Plusieurs similitudes troublantes existent entre les intentions hostiles exprimées dans ce document turc de 1920 et la situation actuelle :
1) Le « Traité de paix » qui sera signé entre l’Arménie et l’Azerbaïdjan n’empêchera pas le président Aliyev de mettre à exécution son intention, maintes fois déclarée, d’envahir et d’occuper l’intégralité de la République d’Arménie, qu’il appelle « Azerbaïdjan occidental ». La meilleure preuve des intentions malveillantes d’Aliyev réside dans ses menaces constantes exigeant des concessions sans fin de la part de l’Arménie. Plus le Premier ministre Nikol Pashinyan cède aux exigences d’Aliyev, plus Aliyev se montrera exigeant.
2) Si Pashinyan accepte la demande d’Aliyev de réinstaller 300 000 Azerbaïdjanais en Arménie, cela signifierait probablement la fin de la République arménienne.

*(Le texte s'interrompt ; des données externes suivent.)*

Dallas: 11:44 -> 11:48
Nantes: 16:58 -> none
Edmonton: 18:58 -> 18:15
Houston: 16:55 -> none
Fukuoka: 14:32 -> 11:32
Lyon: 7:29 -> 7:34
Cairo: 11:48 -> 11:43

Aliyev pourrait utiliser le moindre prétexte pour envoyer ses troupes en Arménie, ostensiblement pour défendre ses compatriotes azerbaïdjanais.
3) La référence, dans le document de 1920, à la nécessité de « garder sous notre contrôle toutes les routes reliant la Turquie à l’Azerbaïdjan » est similaire à la demande actuelle d’un « corridor », qui reflète l’aspiration turque ancestrale à une « Route de Touran », reliant les républiques turques d’Asie centrale à la Turquie.